- The task
Write out, from the entries below, exactly the lines that run between the lines holding "Web- und Web-App Entwicklung" and "Content Management (CMS) Know-How", inclusive, and stop there.

(Beginning of Recorded information)

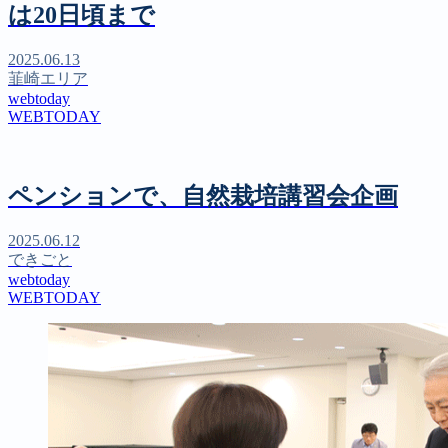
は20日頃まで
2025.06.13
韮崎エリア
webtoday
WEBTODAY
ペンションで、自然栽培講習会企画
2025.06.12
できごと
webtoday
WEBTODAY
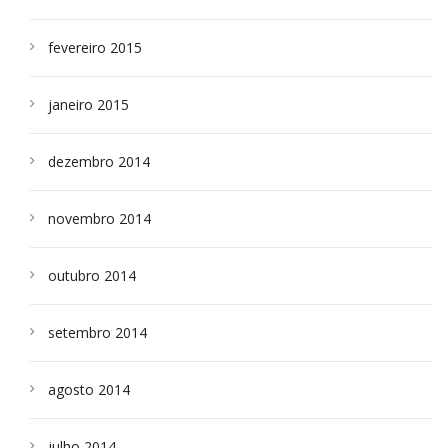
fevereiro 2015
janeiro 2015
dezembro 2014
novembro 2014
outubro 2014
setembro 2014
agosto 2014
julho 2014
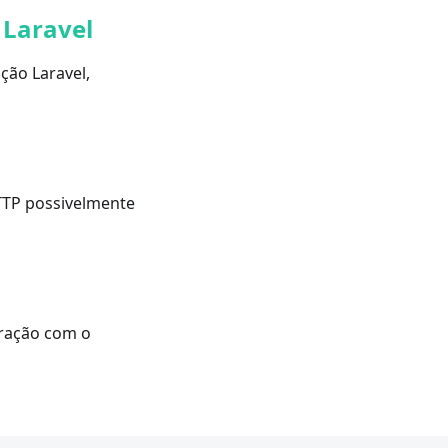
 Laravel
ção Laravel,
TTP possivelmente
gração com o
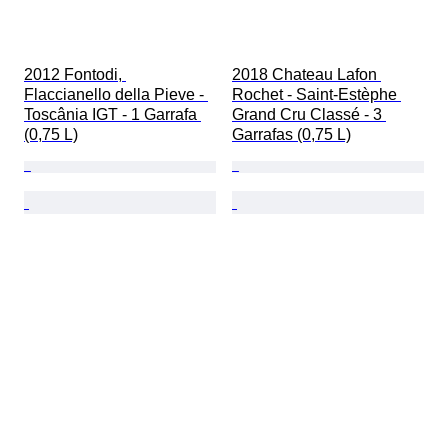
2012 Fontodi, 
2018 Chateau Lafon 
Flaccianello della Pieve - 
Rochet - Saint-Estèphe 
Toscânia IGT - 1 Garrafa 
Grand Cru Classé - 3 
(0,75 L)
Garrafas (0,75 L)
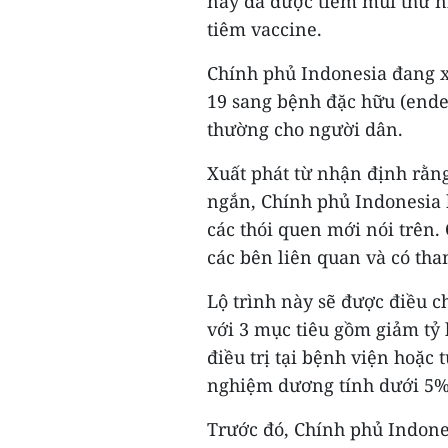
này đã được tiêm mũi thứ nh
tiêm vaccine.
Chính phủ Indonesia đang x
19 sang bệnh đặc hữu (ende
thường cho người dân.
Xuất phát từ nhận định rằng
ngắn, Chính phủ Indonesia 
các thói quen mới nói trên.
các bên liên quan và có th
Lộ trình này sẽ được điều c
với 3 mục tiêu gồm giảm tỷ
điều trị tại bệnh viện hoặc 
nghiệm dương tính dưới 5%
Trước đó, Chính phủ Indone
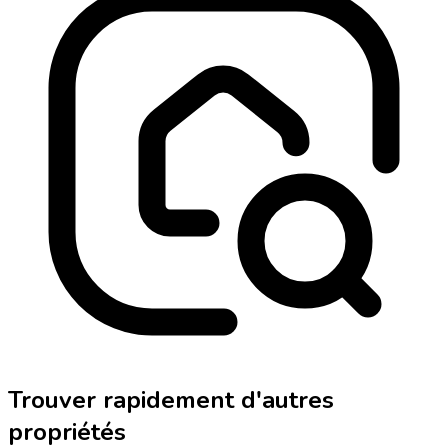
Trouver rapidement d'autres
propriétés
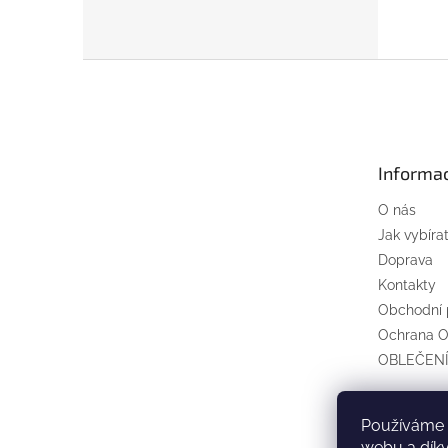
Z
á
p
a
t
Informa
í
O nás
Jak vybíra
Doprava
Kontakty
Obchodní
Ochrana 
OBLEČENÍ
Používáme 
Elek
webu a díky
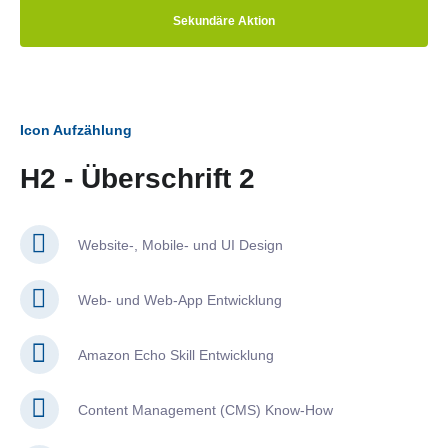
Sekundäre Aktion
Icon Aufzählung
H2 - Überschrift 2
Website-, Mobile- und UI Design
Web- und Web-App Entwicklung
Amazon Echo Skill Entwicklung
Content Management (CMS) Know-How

(End of Recorded information)
(Beginning of Recorded information)

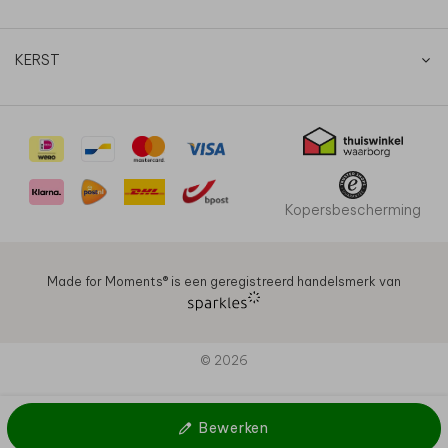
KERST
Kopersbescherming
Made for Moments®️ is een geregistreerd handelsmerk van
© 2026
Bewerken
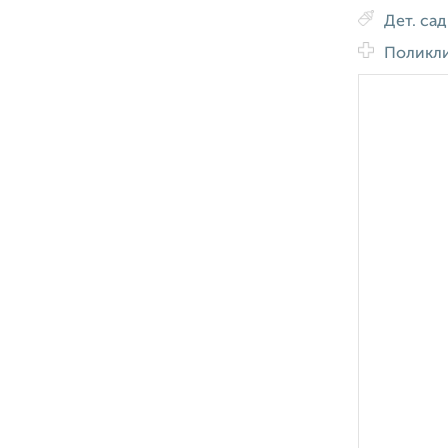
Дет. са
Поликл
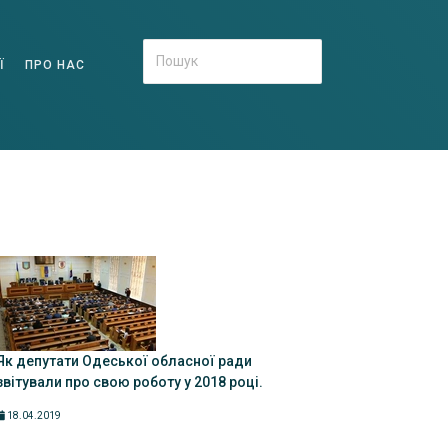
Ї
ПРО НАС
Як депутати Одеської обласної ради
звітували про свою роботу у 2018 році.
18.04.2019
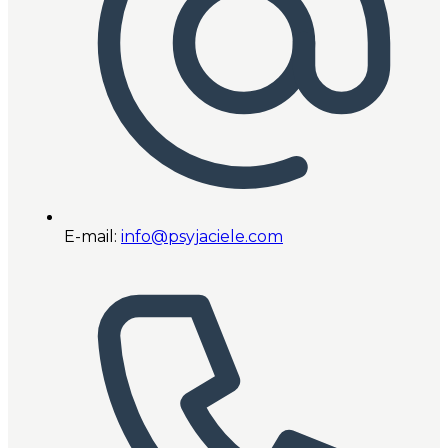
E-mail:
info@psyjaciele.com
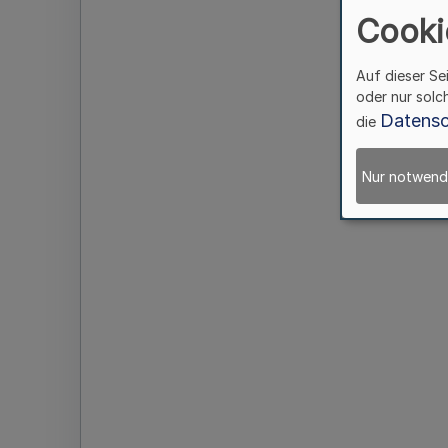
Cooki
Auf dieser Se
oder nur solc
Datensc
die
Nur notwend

(End of Recorded information)

- Exercise result
Web- und Web-App Entwicklung
Amazon Echo Skill Entwicklung
Content Management (CMS) Know-How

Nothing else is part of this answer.